▶ [Activity]
For the entries below, return every line from the top through the line with "23: (232, 147, 2.77)" exactly as it stands, omitting pictures.

▶ [Material for the task]
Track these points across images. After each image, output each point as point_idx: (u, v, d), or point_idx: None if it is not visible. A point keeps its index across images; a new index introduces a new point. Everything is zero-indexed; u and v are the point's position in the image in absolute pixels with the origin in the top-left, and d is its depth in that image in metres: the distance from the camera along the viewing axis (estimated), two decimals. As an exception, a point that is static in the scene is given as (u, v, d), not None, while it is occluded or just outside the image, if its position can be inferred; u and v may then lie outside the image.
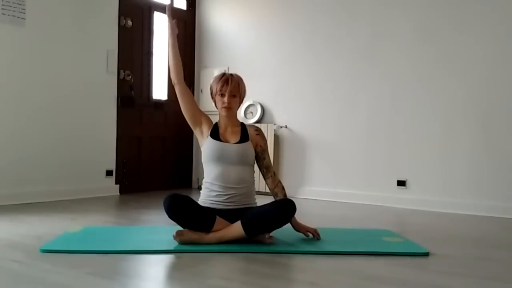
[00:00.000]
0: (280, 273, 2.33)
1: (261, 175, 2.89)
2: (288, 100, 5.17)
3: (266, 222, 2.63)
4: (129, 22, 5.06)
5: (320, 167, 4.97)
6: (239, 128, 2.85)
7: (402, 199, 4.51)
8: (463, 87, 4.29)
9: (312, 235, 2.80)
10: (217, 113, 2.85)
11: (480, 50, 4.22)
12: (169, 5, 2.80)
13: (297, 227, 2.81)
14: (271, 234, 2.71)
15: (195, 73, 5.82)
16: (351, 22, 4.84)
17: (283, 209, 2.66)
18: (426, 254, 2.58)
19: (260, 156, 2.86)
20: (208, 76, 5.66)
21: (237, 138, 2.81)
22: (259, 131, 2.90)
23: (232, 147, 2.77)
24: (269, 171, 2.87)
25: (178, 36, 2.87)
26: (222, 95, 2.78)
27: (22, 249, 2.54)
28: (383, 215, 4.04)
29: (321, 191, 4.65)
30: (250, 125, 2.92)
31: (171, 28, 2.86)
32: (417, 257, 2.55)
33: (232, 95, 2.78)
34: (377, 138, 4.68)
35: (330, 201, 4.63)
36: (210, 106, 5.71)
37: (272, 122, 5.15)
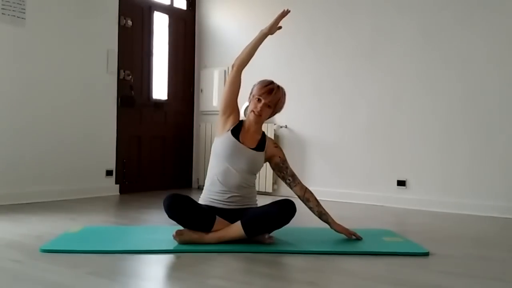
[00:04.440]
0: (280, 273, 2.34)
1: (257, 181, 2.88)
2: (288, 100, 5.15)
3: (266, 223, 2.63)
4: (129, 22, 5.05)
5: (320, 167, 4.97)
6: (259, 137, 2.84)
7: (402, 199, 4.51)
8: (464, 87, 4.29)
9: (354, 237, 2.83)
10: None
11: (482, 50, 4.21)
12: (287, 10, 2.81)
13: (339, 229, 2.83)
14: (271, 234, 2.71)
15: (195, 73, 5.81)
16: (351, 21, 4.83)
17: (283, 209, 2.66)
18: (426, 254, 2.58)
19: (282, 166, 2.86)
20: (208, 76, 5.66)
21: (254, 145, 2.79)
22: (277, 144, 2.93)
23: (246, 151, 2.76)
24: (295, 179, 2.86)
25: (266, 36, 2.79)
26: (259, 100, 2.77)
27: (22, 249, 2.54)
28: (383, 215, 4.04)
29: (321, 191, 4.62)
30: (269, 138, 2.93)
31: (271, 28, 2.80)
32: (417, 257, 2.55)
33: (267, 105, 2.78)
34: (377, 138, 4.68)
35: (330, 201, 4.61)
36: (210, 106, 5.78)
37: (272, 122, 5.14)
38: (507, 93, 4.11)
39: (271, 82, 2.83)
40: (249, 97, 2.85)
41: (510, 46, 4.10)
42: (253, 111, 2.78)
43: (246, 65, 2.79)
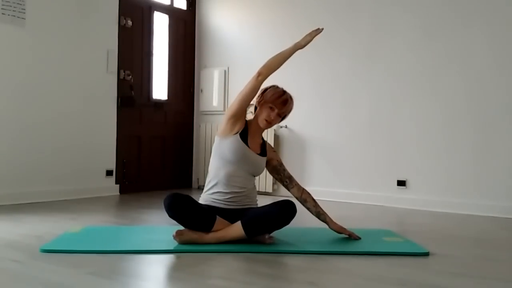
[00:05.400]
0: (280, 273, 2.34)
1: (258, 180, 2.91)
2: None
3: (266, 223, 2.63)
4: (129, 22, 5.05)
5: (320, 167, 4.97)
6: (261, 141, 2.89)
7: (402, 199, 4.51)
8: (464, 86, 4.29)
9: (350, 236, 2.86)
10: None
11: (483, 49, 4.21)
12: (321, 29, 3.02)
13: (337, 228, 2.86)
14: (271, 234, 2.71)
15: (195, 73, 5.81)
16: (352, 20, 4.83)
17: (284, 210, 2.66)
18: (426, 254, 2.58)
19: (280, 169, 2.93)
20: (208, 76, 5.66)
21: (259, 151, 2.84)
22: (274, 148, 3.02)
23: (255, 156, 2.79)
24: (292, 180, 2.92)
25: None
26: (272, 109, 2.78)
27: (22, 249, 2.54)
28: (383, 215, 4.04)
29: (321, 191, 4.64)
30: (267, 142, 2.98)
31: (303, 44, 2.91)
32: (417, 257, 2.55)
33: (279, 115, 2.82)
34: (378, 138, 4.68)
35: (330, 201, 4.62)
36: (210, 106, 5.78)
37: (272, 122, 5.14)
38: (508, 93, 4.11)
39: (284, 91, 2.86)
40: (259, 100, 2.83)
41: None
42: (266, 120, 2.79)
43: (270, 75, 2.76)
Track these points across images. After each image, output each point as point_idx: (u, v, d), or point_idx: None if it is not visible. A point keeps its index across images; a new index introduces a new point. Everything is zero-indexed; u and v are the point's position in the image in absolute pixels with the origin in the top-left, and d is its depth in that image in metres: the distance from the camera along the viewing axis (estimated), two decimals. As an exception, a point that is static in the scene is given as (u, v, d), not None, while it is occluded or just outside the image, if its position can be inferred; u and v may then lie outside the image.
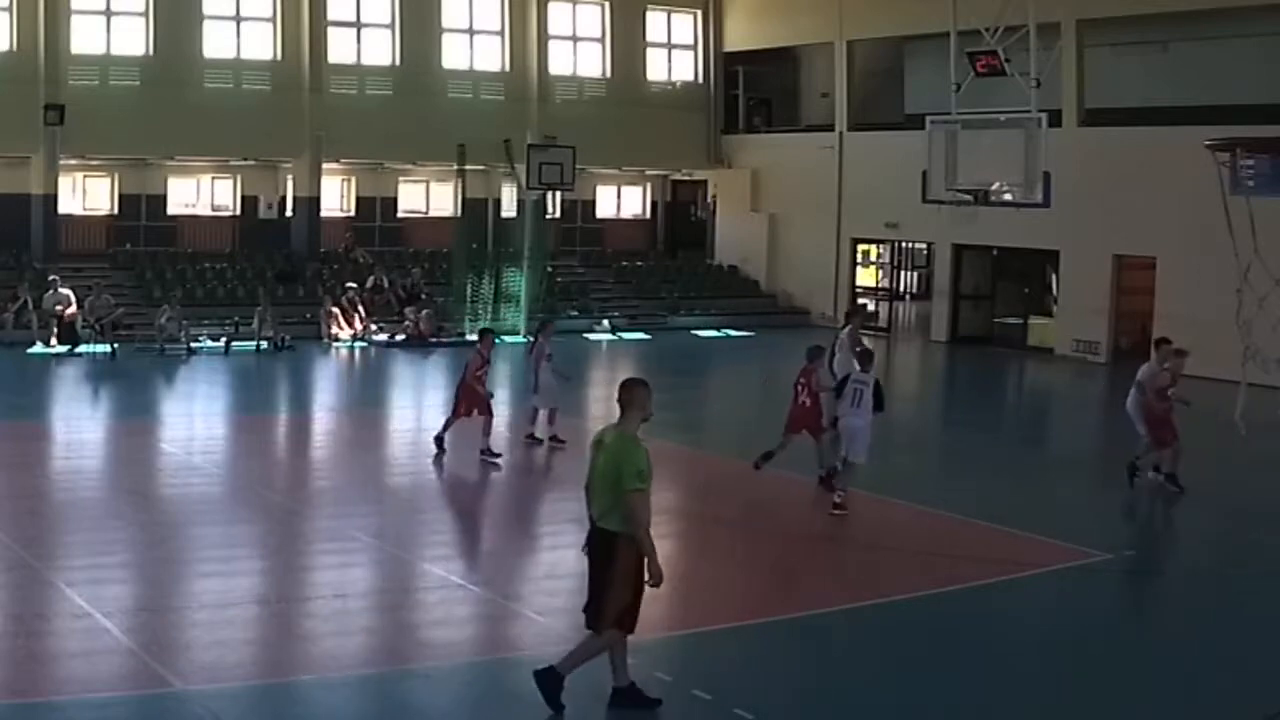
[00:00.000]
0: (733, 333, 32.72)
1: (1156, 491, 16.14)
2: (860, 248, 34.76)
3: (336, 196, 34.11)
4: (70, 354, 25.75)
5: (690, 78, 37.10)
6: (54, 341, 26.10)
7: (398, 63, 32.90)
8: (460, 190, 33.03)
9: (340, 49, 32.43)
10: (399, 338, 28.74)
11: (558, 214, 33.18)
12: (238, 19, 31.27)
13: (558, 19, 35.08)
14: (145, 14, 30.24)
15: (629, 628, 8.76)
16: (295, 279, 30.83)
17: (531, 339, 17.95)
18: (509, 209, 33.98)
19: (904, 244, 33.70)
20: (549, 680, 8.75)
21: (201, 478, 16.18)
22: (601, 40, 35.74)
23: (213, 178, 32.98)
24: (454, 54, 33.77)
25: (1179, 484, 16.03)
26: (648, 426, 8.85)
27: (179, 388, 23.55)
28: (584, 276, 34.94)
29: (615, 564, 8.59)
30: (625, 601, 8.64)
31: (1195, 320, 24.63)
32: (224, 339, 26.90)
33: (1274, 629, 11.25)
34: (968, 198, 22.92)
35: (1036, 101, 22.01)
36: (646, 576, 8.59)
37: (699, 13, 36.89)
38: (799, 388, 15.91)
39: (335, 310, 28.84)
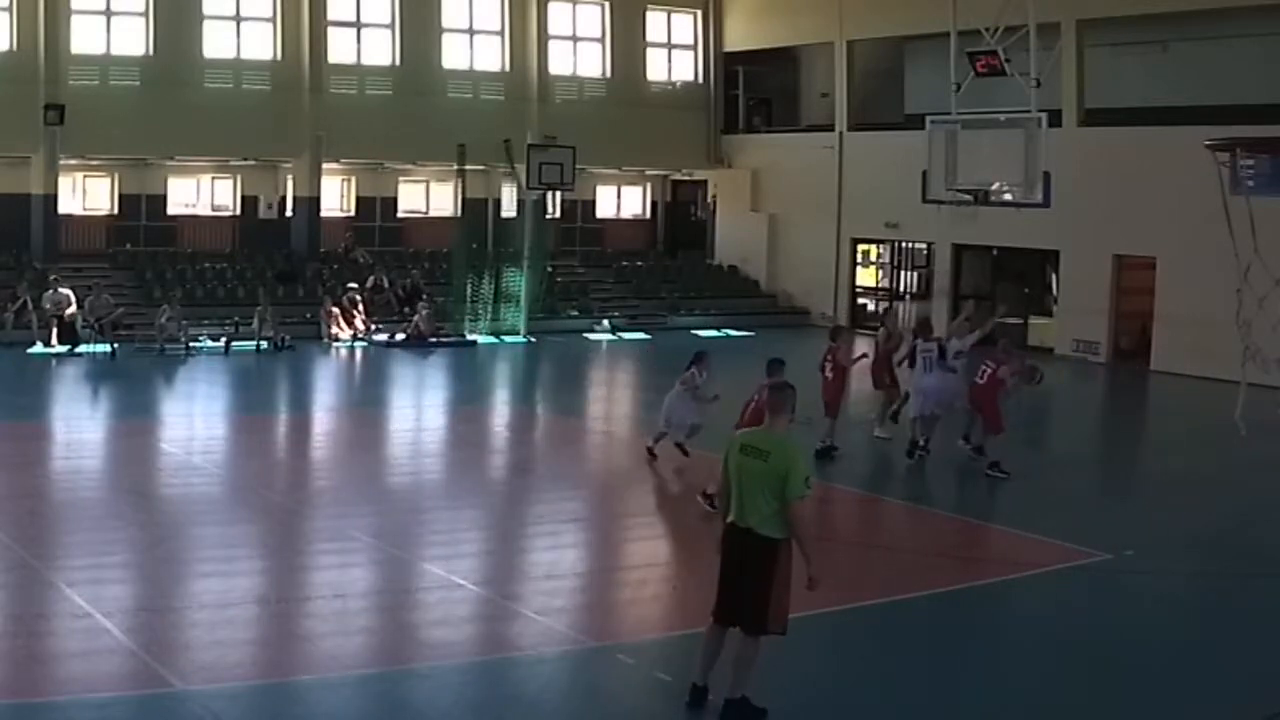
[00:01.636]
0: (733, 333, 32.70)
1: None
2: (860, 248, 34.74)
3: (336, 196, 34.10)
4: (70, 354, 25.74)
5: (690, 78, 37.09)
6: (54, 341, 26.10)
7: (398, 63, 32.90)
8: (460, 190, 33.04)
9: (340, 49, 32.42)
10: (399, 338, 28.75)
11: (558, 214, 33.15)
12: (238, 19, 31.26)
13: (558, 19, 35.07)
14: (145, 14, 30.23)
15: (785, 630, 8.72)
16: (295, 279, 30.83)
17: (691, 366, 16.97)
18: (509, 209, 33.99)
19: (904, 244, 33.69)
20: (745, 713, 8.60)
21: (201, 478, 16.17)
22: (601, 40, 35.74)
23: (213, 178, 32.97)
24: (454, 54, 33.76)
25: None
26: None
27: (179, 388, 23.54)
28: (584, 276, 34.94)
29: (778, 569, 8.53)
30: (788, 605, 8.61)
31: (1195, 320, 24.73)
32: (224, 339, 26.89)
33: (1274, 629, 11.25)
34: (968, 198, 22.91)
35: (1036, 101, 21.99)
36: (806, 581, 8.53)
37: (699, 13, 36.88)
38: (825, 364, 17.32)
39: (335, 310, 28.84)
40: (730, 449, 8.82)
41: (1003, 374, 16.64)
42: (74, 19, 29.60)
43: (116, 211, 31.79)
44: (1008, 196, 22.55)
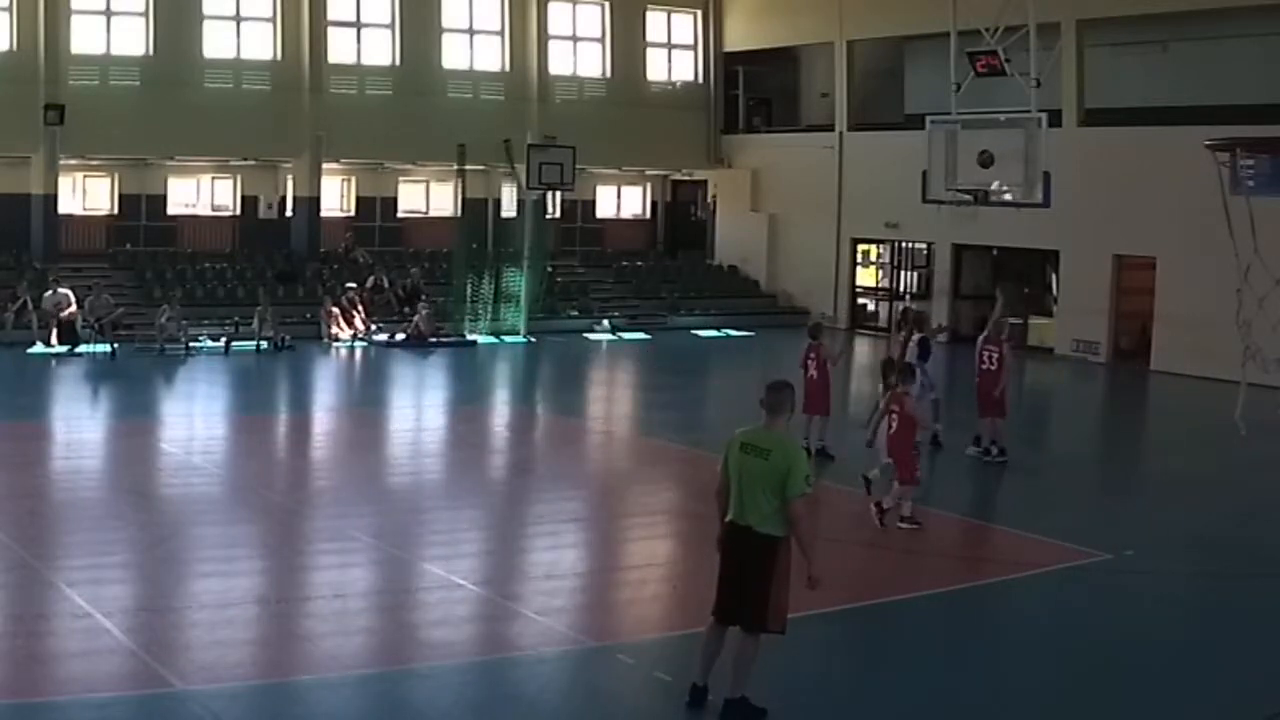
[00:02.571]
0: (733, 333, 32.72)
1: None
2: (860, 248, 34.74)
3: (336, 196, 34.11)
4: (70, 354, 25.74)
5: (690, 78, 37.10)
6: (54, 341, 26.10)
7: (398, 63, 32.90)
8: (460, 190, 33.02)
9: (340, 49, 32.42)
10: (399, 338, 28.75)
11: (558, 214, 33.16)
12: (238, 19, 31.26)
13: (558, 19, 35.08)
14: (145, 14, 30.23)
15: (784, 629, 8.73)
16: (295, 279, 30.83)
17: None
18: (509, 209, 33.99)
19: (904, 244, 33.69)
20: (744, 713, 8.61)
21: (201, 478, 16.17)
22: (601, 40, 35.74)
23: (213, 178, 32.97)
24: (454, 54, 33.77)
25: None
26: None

▶ [Output]
Track these points across images. After each image, output each point as point_idx: (u, v, d), or point_idx: None if it is not visible. A point keeps its index across images; a new index introduces a new point. Everything is zero-indexed; u and v are the point's position in the image in absolute pixels with the origin in the top-left, and d is its depth in that image in metres: the distance from the camera along the viewing axis (estimated), two decimals. As an exception, a point that is static in the scene is given as (u, v, d), not None, while it is occluded or just outside the image, if its position can be inferred; u and v may then lie outside the image.
[00:00.000]
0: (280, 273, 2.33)
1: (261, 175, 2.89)
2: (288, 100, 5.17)
3: (266, 222, 2.63)
4: (129, 22, 5.06)
5: (320, 167, 4.97)
6: (239, 128, 2.85)
7: (402, 199, 4.51)
8: (463, 87, 4.29)
9: (312, 235, 2.80)
10: (217, 113, 2.85)
11: (480, 50, 4.22)
12: (169, 5, 2.80)
13: (297, 227, 2.81)
14: (271, 234, 2.71)
15: (195, 73, 5.82)
16: (351, 22, 4.84)
17: (283, 209, 2.66)
18: (426, 254, 2.58)
19: (260, 156, 2.86)
20: (208, 76, 5.66)
21: (237, 138, 2.81)
22: (259, 131, 2.90)
23: (232, 147, 2.77)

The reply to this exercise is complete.